EXERCISE PROMPT
Copy out all of the data exactly as it appears.
*** Opening of DATA LISTING ***
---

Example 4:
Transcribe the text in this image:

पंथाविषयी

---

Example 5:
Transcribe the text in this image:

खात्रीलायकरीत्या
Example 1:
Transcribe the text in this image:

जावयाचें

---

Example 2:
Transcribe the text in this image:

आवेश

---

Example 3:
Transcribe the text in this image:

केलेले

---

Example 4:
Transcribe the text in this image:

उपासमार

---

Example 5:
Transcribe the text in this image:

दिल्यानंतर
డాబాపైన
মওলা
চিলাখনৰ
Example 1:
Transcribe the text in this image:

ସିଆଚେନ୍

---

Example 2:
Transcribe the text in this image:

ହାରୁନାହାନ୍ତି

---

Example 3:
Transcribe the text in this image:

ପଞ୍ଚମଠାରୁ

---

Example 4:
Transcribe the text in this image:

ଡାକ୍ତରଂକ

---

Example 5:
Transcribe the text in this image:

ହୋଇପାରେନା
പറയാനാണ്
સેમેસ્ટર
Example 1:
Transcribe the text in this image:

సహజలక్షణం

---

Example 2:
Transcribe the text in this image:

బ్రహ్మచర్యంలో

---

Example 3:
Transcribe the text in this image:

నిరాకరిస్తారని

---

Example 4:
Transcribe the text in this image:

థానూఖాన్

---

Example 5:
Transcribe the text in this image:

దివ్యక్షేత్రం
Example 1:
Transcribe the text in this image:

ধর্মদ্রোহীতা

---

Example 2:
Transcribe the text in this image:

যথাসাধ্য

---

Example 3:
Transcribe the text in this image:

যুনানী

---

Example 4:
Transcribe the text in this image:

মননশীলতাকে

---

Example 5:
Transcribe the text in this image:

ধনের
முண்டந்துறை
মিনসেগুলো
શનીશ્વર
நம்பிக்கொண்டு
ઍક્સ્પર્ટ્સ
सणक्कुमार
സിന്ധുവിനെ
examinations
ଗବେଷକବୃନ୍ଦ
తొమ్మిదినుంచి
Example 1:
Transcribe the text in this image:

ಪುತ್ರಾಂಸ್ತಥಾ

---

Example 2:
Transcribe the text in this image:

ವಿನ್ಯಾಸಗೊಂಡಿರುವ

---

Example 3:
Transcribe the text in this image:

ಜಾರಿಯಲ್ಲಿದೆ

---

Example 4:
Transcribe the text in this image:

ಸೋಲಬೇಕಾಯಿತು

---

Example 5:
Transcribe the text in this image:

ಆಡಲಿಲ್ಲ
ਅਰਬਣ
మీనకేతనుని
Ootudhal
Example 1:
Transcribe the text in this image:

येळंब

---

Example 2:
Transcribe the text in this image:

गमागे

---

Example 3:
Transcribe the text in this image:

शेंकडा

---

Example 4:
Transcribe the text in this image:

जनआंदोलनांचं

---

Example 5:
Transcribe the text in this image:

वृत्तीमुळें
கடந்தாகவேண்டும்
*** Close of DATA LISTING ***
SOLVED EXERCISE
---

Example 4:
Transcribe the text in this image:

पंथाविषयी

---

Example 5:
Transcribe the text in this image:

खात्रीलायकरीत्या
Example 1:
Transcribe the text in this image:

जावयाचें

---

Example 2:
Transcribe the text in this image:

आवेश

---

Example 3:
Transcribe the text in this image:

केलेले

---

Example 4:
Transcribe the text in this image:

उपासमार

---

Example 5:
Transcribe the text in this image:

दिल्यानंतर
డాబాపైన
মওলা
চিলাখনৰ
Example 1:
Transcribe the text in this image:

ସିଆଚେନ୍

---

Example 2:
Transcribe the text in this image:

ହାରୁନାହାନ୍ତି

---

Example 3:
Transcribe the text in this image:

ପଞ୍ଚମଠାରୁ

---

Example 4:
Transcribe the text in this image:

ଡାକ୍ତରଂକ

---

Example 5:
Transcribe the text in this image:

ହୋଇପାରେନା
പറയാനാണ്
સેમેસ્ટર
Example 1:
Transcribe the text in this image:

సహజలక్షణం

---

Example 2:
Transcribe the text in this image:

బ్రహ్మచర్యంలో

---

Example 3:
Transcribe the text in this image:

నిరాకరిస్తారని

---

Example 4:
Transcribe the text in this image:

థానూఖాన్

---

Example 5:
Transcribe the text in this image:

దివ్యక్షేత్రం
Example 1:
Transcribe the text in this image:

ধর্মদ্রোহীতা

---

Example 2:
Transcribe the text in this image:

যথাসাধ্য

---

Example 3:
Transcribe the text in this image:

যুনানী

---

Example 4:
Transcribe the text in this image:

মননশীলতাকে

---

Example 5:
Transcribe the text in this image:

ধনের
முண்டந்துறை
মিনসেগুলো
શનીશ્વર
நம்பிக்கொண்டு
ઍક્સ્પર્ટ્સ
सणक्कुमार
സിന്ധുവിനെ
examinations
ଗବେଷକବୃନ୍ଦ
తొమ్మిదినుంచి
Example 1:
Transcribe the text in this image:

ಪುತ್ರಾಂಸ್ತಥಾ

---

Example 2:
Transcribe the text in this image:

ವಿನ್ಯಾಸಗೊಂಡಿರುವ

---

Example 3:
Transcribe the text in this image:

ಜಾರಿಯಲ್ಲಿದೆ

---

Example 4:
Transcribe the text in this image:

ಸೋಲಬೇಕಾಯಿತು

---

Example 5:
Transcribe the text in this image:

ಆಡಲಿಲ್ಲ
ਅਰਬਣ
మీనకేతనుని
Ootudhal
Example 1:
Transcribe the text in this image:

येळंब

---

Example 2:
Transcribe the text in this image:

गमागे

---

Example 3:
Transcribe the text in this image:

शेंकडा

---

Example 4:
Transcribe the text in this image:

जनआंदोलनांचं

---

Example 5:
Transcribe the text in this image:

वृत्तीमुळें
கடந்தாகவேண்டும்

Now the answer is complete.